Son los templos, ya mencionados, de Jaca y Huesca capital,
y la catedral de santa María de Barbastro, la concatedral
de santa María del Romeral de Monzón y la antigua
catedral de Roda de Isábena, pertenecientes las tres
a la diócesis de Barbastro-Monzón.
Esta última catedral, Roda, es un municipio ya cercano
a Cataluña que tiene apenas cincuenta habitantes y
que, sin embargo, conserva una espléndida catedral.
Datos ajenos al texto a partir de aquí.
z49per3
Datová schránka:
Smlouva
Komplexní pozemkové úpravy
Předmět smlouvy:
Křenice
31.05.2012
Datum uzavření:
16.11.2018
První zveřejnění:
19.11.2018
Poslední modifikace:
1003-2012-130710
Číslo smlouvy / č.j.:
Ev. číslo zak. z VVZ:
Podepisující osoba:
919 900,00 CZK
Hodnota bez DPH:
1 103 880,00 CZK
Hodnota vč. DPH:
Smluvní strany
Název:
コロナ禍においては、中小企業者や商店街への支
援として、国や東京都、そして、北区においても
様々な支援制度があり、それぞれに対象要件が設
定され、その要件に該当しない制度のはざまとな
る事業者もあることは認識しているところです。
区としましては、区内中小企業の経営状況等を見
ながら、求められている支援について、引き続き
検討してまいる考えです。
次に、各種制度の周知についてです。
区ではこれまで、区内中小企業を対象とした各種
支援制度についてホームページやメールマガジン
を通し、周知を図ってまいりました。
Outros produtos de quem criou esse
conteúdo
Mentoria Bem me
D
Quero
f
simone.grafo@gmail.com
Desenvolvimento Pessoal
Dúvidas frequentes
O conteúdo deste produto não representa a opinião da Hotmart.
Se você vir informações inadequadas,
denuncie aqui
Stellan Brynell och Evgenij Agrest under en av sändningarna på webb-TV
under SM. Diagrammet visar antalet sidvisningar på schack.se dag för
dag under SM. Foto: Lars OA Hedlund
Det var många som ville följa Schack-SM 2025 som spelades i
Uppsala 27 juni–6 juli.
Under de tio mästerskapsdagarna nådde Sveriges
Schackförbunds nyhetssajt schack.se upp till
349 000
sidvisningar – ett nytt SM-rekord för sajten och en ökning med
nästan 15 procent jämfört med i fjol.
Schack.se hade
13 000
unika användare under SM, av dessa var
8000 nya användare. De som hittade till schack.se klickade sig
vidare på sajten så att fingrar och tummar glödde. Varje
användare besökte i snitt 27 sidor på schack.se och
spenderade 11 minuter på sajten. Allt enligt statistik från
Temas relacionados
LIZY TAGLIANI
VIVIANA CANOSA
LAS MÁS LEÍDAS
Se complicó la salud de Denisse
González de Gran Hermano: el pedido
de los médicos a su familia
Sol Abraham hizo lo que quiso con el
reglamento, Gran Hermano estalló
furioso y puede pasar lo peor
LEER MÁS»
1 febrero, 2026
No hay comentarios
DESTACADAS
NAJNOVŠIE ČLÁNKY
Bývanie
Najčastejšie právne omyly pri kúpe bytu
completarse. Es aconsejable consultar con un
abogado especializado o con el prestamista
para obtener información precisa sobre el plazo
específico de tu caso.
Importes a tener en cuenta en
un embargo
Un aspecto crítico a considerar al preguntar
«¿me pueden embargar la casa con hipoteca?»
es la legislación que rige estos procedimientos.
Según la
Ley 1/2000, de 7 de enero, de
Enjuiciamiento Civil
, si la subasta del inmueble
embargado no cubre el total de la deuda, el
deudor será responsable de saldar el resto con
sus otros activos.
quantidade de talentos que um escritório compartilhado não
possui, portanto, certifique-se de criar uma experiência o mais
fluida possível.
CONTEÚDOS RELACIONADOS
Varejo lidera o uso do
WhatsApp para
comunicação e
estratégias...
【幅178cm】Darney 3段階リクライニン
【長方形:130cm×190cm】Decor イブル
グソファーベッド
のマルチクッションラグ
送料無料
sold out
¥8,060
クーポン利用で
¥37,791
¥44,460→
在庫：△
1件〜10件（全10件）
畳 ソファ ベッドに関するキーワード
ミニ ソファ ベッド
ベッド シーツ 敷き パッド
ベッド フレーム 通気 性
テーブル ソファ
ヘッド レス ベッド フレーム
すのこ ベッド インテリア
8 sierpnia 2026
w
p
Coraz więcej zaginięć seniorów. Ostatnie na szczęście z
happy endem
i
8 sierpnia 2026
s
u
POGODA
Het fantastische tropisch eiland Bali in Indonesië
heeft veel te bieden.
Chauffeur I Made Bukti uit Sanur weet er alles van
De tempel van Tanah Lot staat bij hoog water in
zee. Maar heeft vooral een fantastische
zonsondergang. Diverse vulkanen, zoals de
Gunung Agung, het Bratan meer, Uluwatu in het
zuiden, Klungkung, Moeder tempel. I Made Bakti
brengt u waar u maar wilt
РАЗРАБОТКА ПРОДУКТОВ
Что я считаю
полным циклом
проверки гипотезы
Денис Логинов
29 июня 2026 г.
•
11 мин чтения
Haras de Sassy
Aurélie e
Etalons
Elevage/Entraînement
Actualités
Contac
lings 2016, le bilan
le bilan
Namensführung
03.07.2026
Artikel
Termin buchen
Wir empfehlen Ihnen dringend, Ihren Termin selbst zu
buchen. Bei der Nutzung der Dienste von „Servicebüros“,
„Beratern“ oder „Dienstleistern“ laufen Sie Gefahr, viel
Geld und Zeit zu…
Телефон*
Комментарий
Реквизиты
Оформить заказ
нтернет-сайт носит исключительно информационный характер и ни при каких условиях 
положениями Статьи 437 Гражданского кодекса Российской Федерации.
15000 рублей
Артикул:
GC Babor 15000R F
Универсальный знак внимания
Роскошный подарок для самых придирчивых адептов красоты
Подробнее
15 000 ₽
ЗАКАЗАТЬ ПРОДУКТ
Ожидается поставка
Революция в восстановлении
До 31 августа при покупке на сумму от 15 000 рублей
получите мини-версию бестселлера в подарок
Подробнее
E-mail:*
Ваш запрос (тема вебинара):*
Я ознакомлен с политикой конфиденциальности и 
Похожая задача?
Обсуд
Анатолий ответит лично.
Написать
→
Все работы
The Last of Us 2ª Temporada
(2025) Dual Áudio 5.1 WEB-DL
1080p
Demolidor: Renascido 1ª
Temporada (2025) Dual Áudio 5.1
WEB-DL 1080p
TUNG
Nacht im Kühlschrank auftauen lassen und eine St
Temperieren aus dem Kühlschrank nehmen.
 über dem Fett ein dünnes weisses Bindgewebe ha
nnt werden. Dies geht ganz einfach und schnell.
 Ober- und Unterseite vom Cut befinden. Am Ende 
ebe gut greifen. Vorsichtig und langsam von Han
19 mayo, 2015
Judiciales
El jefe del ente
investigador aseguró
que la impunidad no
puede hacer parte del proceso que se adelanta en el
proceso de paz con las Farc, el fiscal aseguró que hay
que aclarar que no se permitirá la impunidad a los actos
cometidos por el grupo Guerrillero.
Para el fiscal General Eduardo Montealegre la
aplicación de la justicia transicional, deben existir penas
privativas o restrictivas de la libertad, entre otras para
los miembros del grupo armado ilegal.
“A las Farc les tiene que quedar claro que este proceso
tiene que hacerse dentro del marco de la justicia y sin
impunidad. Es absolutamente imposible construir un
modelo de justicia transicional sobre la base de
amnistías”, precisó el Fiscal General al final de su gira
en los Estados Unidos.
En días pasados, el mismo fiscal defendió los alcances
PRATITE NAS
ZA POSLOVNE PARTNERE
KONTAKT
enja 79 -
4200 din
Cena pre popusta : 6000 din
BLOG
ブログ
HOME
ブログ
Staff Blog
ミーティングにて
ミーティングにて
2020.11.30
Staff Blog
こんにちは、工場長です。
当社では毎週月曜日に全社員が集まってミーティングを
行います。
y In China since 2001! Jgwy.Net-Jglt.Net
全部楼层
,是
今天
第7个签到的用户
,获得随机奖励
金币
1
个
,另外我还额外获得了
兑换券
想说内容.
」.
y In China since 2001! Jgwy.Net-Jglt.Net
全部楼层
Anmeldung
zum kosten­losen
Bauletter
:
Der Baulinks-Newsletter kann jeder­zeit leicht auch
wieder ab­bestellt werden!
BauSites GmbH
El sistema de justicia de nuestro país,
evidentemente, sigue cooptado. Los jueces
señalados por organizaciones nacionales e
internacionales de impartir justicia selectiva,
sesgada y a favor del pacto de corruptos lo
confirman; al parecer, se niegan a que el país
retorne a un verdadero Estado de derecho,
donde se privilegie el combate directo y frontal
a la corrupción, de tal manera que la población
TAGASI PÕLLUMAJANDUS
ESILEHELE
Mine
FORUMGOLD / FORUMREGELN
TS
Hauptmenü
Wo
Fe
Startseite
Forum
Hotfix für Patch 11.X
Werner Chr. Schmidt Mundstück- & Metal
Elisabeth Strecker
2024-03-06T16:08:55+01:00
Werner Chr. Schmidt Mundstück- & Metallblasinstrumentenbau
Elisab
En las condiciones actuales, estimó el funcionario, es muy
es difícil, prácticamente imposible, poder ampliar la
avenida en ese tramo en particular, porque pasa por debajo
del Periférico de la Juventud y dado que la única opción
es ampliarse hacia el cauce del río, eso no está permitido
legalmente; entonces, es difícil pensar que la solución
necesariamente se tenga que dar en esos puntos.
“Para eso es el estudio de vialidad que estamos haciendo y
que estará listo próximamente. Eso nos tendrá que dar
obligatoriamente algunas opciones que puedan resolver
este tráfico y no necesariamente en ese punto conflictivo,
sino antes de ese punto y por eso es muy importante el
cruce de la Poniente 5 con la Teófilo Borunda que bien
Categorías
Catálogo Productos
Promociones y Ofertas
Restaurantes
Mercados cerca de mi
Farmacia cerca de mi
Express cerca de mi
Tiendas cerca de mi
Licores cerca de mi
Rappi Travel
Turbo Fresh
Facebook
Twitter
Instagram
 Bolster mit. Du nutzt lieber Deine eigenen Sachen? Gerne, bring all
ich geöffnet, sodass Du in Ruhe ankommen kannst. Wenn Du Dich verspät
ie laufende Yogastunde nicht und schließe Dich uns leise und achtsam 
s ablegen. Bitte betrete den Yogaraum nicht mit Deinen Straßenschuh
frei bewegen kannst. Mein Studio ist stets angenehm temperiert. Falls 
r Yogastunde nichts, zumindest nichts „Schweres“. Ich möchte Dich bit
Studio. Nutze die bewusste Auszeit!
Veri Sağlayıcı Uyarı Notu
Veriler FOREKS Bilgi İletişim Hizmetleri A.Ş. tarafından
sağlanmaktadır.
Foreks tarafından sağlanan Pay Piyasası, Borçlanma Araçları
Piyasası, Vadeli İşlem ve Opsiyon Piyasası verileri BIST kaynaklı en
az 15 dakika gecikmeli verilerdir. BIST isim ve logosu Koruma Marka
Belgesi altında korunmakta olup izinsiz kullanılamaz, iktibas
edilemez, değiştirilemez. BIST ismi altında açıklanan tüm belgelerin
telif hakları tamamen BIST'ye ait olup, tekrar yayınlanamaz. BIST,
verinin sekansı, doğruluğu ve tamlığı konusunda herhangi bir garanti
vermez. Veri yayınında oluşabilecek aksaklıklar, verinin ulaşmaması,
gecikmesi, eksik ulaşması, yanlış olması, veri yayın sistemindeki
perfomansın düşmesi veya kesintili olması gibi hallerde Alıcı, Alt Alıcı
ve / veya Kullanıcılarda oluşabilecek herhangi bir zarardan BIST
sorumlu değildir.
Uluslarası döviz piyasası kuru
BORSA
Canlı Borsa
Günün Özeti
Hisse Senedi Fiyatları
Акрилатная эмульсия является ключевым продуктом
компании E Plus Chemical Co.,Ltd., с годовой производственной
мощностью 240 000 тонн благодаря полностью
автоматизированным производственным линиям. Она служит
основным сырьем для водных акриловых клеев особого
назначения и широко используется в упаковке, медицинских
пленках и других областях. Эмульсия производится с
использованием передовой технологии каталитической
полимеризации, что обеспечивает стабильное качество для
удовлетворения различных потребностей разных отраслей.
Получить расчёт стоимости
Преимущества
El origen de este templo se remonta a la época de la
reconquista, cuando el condado de Ribagorza, germen de la
futura Corona de Aragón, tuvo su propia sede episcopal
en Roda de Isábena desde mediados del siglo X. Consagrada
en el año 957, la catedral de san Vicente y san Valero,
fue destruida por los árabes en 1006 y reconstruida
durante el siglo XI en estilo románico lombardo, con
tres naves, tres ábsides y presbiterio elevado sobre
una cripta.
Como en el caso de Jaca, la reconquista también llevó
más al sur la frontera del Islam y, con ella, la catedralidad
de Roda que se trasladó definitivamente a Lérida
al ser liberada la ciudad catalana; a pesar de ello, con el
paso de los años y, aunque "oficialmente"
ya no mantiene la sede episcopal, Roda de Isábena ha
conservado su catedral, con el sepulcro de san Ramón,
sus pinturas murales y el claustro románico, del siglo
XII, que comunica el templo con la sala capitular y el refectorio,
entre otras dependencias. Toda una joya, injustamente desconocida.